LRC is a bilingual acronym for Light, Rapid, Comfortable or Léger, Rapide, et Confortable, the name of a series of lightweight diesel-powered passenger trains that are currently used on short- to medium-distance inter-city service in the Canadian Provinces of Ontario and Quebec. The LRC family includes both locomotives and passenger carriages designed to work together, though the two can be, and now are, used separately.

The trains were intended to increase the speed of passenger train service over conventional non-high-speed railway tracks. They do this using active-tilt technology to reduce the forces acting on passengers when a train travels at higher speeds around a curve in the railway tracks, and thus increase passenger comfort without the need to build new, straighter tracks as is required for high-speed trains such as France's TGV and Germany's ICE. The LRC is the oldest tilting train still in service.

Initially, the LRCs were plagued with teething problems.

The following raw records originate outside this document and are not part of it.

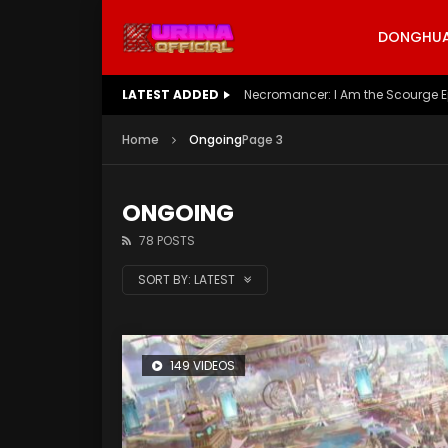
DONGHUA 
LATEST ADDED
Battle Through The Heavens S5 E
Home
Ongoing
Page 3
ONGOING
78 POSTS
SORT BY:
LATEST
149 VIDEOS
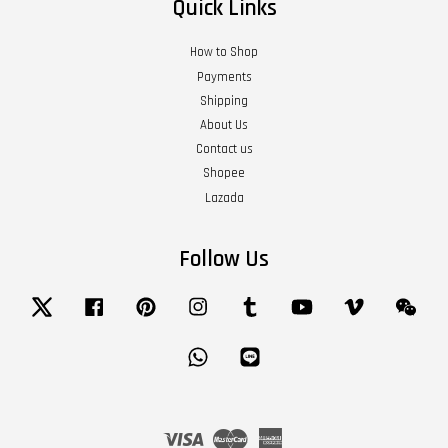
Quick Links
How to Shop
Payments
Shipping
About Us
Contact us
Shopee
Lazada
Follow Us
Twitter
Facebook
Pinterest
Instagram
Tumblr
YouTube
Vimeo
Wech
Whatsapp
Line
Visa
Master
American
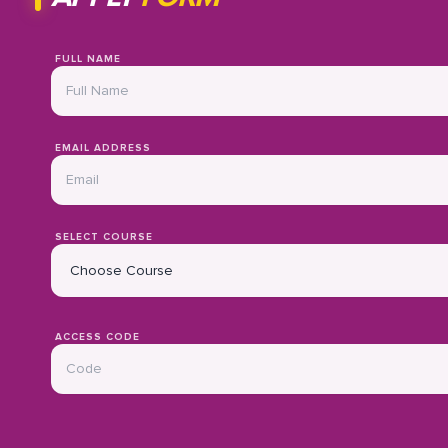
FULL NAME
EMAIL ADDRESS
SELECT COURSE
ACCESS CODE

One common problem was that the cars would ‘lock’ in the tilted positioned even after the track had straightened out from a curve, or alternately the hydraulic tilting system would fail to operate entirely. In 1984, all coaches were pulled from service after it was discovered that a mistake in manufacturing replacement axles resulted in fatigue cracks that could (and in two cases, did) result in a broken axle. The locomotives were never designed to tilt.

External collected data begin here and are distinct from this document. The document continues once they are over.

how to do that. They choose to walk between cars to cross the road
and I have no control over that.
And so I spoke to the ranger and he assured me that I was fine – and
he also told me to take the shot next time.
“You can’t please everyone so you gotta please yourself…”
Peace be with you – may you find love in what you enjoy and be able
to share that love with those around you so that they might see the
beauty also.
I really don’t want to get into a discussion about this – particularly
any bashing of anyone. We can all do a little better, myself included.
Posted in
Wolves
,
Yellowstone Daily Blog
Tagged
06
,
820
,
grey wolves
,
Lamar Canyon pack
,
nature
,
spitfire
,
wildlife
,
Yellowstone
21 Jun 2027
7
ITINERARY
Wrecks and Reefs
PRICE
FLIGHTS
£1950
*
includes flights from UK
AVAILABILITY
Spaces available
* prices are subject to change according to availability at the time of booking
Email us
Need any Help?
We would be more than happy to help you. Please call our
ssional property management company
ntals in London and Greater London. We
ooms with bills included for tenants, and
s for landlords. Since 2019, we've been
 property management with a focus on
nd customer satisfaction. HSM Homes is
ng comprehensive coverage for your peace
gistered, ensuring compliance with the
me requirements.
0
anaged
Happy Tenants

LRCs have reached speeds as high as 208 km/h on test runs, but signalling limitations generally restricted them to more conventional speeds in practical operation. The fastest operating speed today, in the Quebec City-Windsor Corridor is about 160 km/h, making them the fastest trains in Canada. Many sections of the corridor are signed for a special, higher speed when the LRC's tilting system is activated.

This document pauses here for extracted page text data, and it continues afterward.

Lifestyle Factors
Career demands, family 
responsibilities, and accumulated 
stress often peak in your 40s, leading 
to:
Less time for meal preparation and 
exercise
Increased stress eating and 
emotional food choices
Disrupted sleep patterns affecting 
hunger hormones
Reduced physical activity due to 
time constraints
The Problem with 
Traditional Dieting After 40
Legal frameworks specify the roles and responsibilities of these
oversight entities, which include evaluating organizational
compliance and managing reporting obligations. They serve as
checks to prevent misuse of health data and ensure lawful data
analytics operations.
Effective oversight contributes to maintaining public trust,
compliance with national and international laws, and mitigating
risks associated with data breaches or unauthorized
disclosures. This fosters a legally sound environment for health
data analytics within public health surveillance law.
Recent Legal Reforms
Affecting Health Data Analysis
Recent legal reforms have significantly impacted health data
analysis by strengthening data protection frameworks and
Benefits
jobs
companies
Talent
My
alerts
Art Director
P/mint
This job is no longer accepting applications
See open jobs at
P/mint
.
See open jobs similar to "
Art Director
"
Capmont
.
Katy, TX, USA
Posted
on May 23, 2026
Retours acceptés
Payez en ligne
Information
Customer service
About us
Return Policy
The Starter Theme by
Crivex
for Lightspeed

Developed initially by Montreal Locomotive Works, Alcan, Dominion Foundries, and Canadian National Railway with the assistance of the Government of Canada, they were commercialized in the 1980s after Bombardier acquired Montreal Locomotive Works.

LRC trains have been operated by the continent's two major present-day passenger railways, VIA Rail Canada and Amtrak in the United States. Amtrak returned their leased trains after extensive testing and experimental service between Boston, Massachusetts and New York, New York and on routes radiating out of Chicago, but VIA Rail pressed the trains into service. While the locomotives were all retired from service by the end of 2001 (and many long before then), the vast majority of the carriages remain in service in 2007 and indeed form the backbone of VIA's Corridor services, though pulled by newer locomotives. A new capital programme announced by the Canadian government in October 2007 includes funding for the refurbishment of VIA's existing LRC carriages.

Bombardier have since used the LRC tilting technology as the basis for their Acela Express electric-powered high-speed trains they developed for Amtrak in the late 1990s, and in the experimental turbine-powered JetTrain marketed for several corridors in Canada and the United States.